Problem A: Copy the passage of the real estate contract advice text between "A: In every" and "into your agreement.", inclusive.
Problem B: Carry on the real estate contract advice text from the point where it stops.

If it matters to the buyer, get it in writing
When it comes to real estate deals, the devil is in the details. If it’s important to you, get it in writing in the contract, as these questions from readers highlight.
Q: The listing said that the kitchen counters were granite. I found out after moving in that they were ceramic. Can I sue? There was nothing about this written into the contract.
A: In every real estate contract there is a standard section called the “Entire Agreement” clause. It says only things expressly stated in the contract in writing are guaranteed. This means that if a clause is not included, it didn’t matter to you.
In this example, the buyer would likely not be able to sue the seller. Many listings contain qualifications that say that buyers must independently verify all information. The lesson is that if there is anything in a listing or ad about a property that is important to you, make sure it finds its way into your agreement.

Records from a data collection:
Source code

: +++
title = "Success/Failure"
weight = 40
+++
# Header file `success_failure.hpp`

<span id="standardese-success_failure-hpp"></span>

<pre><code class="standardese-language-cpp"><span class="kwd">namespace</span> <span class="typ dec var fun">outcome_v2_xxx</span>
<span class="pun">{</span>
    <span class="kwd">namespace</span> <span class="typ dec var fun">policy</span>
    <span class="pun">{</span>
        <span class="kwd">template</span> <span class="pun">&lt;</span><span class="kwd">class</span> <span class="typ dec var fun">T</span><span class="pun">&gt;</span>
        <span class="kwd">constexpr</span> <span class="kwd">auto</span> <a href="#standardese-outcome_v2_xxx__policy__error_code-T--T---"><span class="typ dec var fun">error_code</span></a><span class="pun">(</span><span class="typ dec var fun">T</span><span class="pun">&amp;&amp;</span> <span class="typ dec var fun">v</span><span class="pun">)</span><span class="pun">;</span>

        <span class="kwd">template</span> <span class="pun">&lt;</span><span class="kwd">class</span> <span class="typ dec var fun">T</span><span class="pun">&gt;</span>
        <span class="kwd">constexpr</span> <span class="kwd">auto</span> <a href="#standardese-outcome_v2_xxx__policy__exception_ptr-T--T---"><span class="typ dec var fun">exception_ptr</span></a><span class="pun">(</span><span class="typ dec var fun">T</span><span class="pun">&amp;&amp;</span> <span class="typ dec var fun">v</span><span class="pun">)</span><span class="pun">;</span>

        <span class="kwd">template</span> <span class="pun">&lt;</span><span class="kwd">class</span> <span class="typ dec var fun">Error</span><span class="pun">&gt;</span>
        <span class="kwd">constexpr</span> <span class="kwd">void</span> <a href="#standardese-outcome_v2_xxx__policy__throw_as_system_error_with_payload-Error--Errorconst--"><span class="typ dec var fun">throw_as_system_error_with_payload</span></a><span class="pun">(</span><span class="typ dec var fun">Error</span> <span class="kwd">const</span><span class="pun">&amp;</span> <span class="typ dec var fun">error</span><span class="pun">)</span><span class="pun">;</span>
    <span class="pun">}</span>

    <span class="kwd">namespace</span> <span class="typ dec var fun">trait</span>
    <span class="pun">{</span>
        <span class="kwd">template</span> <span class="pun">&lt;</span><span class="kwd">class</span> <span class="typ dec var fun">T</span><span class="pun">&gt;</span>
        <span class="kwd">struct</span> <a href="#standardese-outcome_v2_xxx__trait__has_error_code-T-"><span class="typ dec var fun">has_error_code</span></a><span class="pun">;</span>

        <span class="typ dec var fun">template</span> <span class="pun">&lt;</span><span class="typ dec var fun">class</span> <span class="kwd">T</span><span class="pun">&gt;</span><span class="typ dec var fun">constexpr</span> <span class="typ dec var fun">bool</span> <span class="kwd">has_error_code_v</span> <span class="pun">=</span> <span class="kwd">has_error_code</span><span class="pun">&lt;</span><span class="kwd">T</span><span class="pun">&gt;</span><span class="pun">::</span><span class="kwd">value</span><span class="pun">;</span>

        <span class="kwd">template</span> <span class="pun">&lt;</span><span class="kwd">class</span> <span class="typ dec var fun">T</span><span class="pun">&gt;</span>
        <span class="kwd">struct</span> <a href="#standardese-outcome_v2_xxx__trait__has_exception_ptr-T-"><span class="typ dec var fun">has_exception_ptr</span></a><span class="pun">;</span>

Task output A:
A: In every real estate contract there is a standard section called the “Entire Agreement” clause. It says only things expressly stated in the contract in writing are guaranteed. This means that if a clause is not included, it didn’t matter to you.
In this example, the buyer would likely not be able to sue the seller. Many listings contain qualifications that say that buyers must independently verify all information. The lesson is that if there is anything in a listing or ad about a property that is important to you, make sure it finds its way into your agreement.

Task output B:
Q: The seller took the TV bracket when they took the TV and now there is a hole in the wall. The TV was not included in the deal. Does this mean that they could take the bracket as well?
A: While most lawyers will tell you that a bracket screwed into the wall becomes a fixture and cannot be removed, a judge still may look at the intention of the parties. If the seller can show they didn’t intend to make the TV or the bracket a permanent attachment, they may have an argument that they could remove the bracket as well. Since it is not worth going to Small Claims Court to fight over a $150 bracket, it is best to properly include this in your agreement in the first place, to avoid confusion later.
Some agents include a clause to try and make this clearer by saying that “all existing flooring & floor coverings, drapery tracks, ceiling fans & fixtures, built in appliances, bathroom mirror(s), heating-ventilating-air conditioning equipment, central vac and accessories and all other items secured by means of nails, screws, plumbing, wiring, ducting and related accessories which are now on the property are to be included in the purchase price except items which are leased or rented and those specifically listed herein.”
The clearer you are, the less likely you will need to go to court later.
Q: I owned one home but sold it over 20 years ago. (If I buy a house now) am I still eligible for the Ontario Land Transfer Tax rebate?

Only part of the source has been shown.